Scan the data below and copy each line where "click" occurs.

************

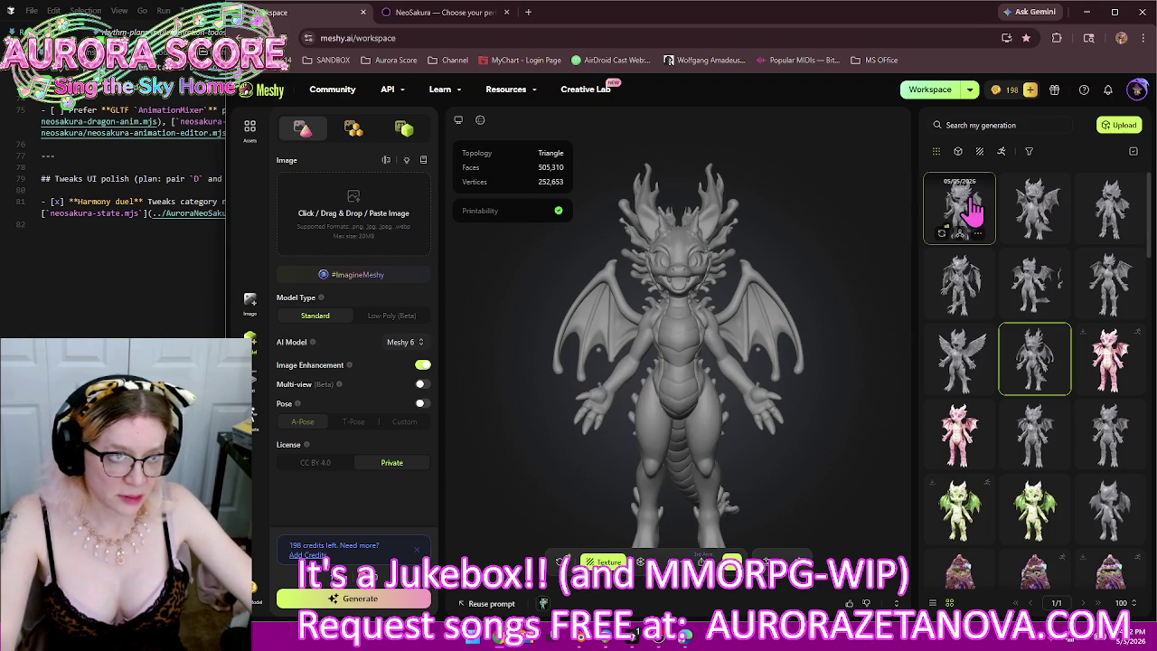
Step: Return from the pink dragon to the gray spiky-winged dragon and set the remesh target to 10K
click(1112, 362)
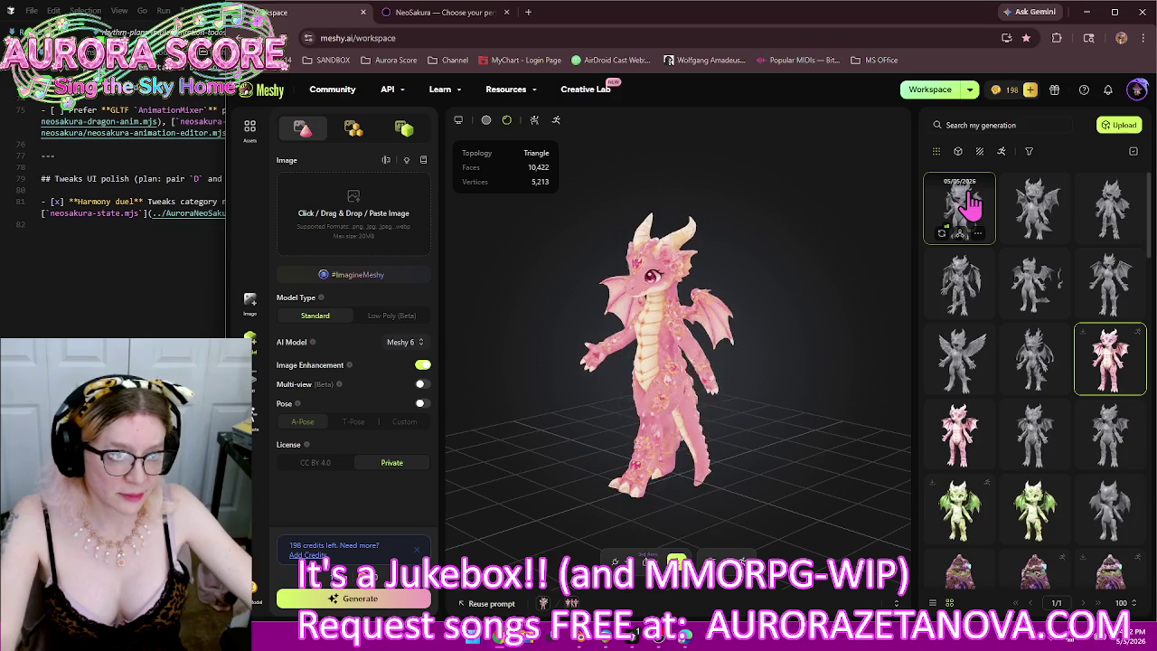
click(1036, 357)
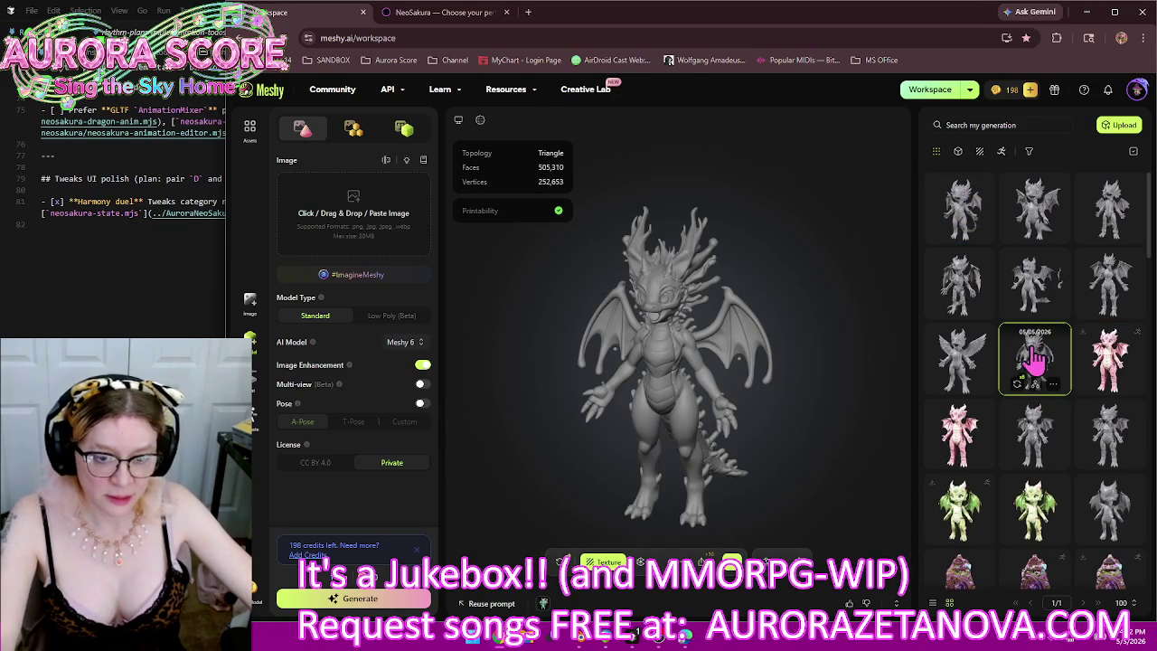
click(640, 561)
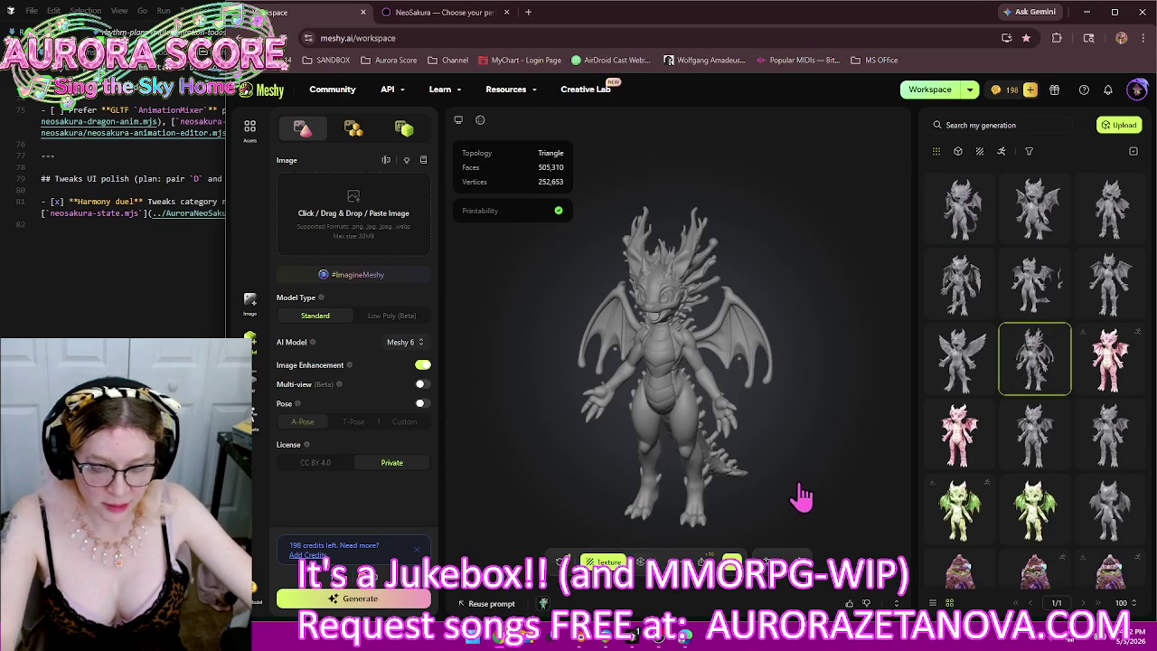
click(643, 434)
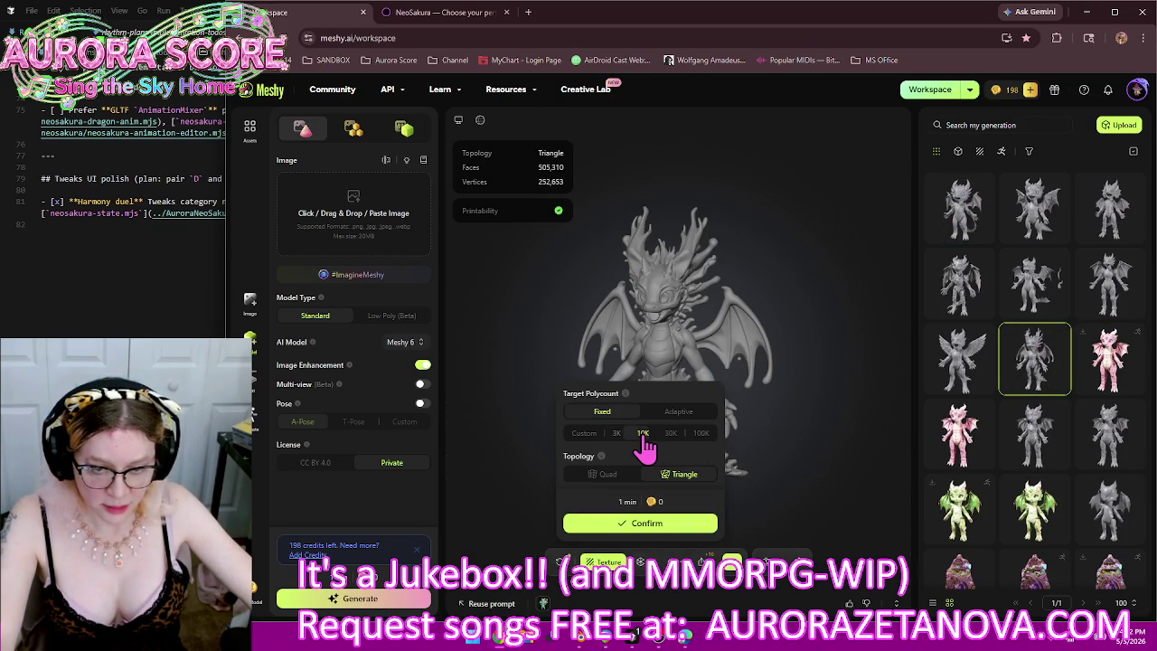
Step: Confirm 10K-triangle remeshes for the gray, feather-winged and armoured dragons, then load another dragon
click(648, 526)
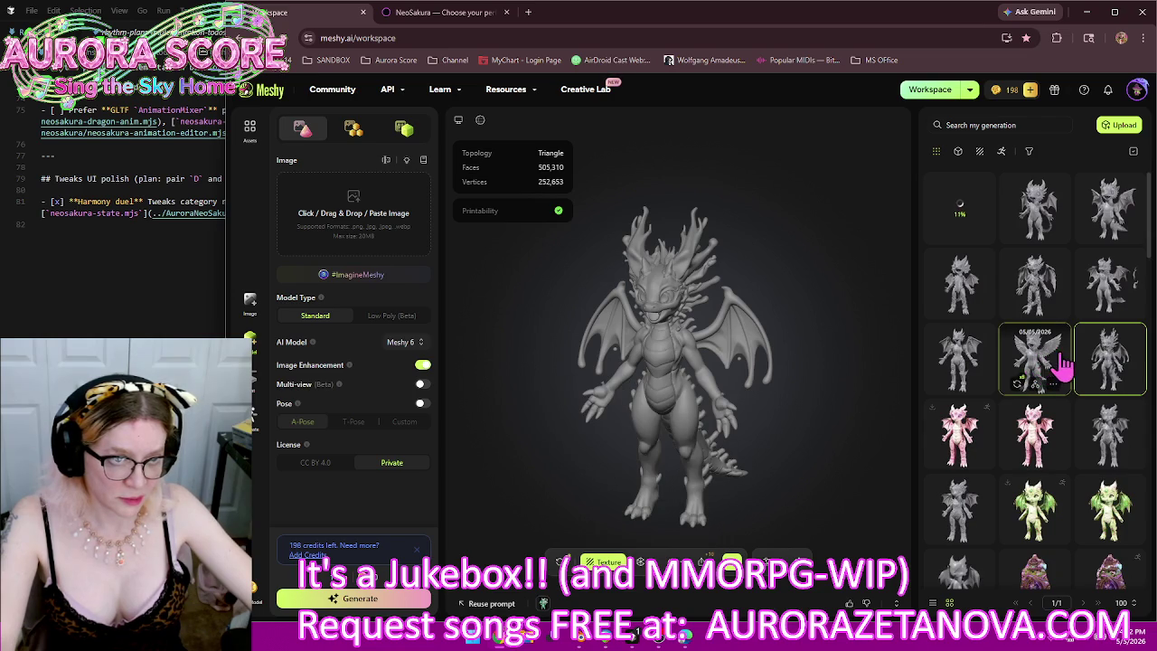
click(1037, 362)
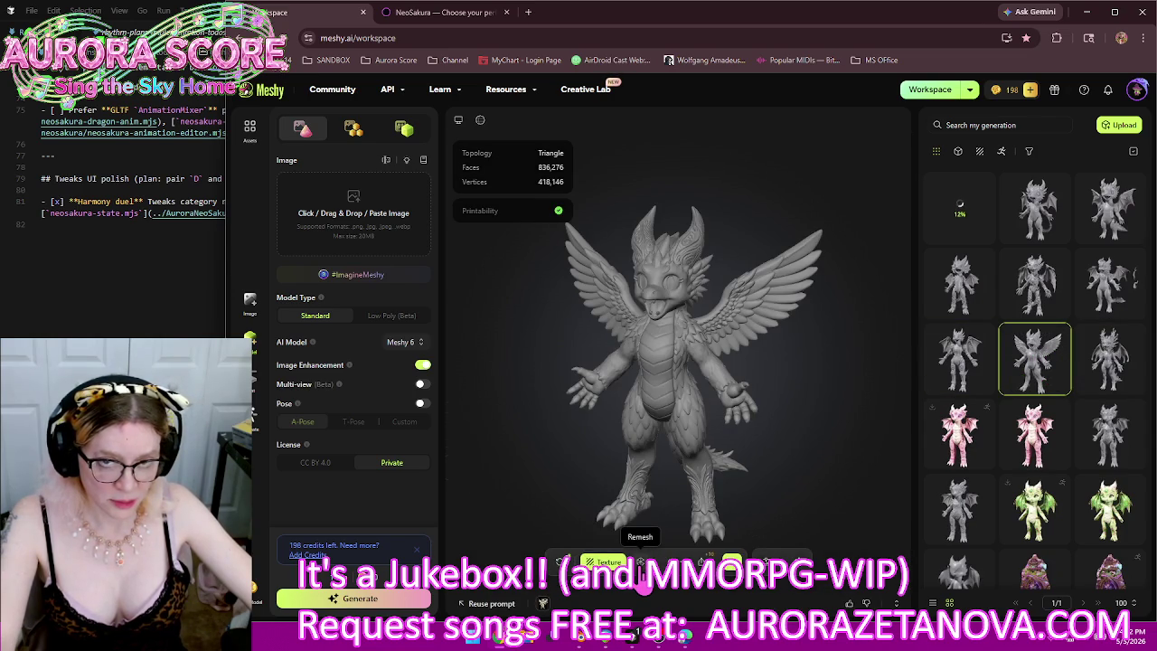
click(640, 562)
click(648, 531)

************

[Solution to this exercise]:
click(1112, 362)
click(1036, 357)
click(640, 561)
click(643, 434)
click(648, 526)
click(1037, 362)
click(640, 562)
click(648, 531)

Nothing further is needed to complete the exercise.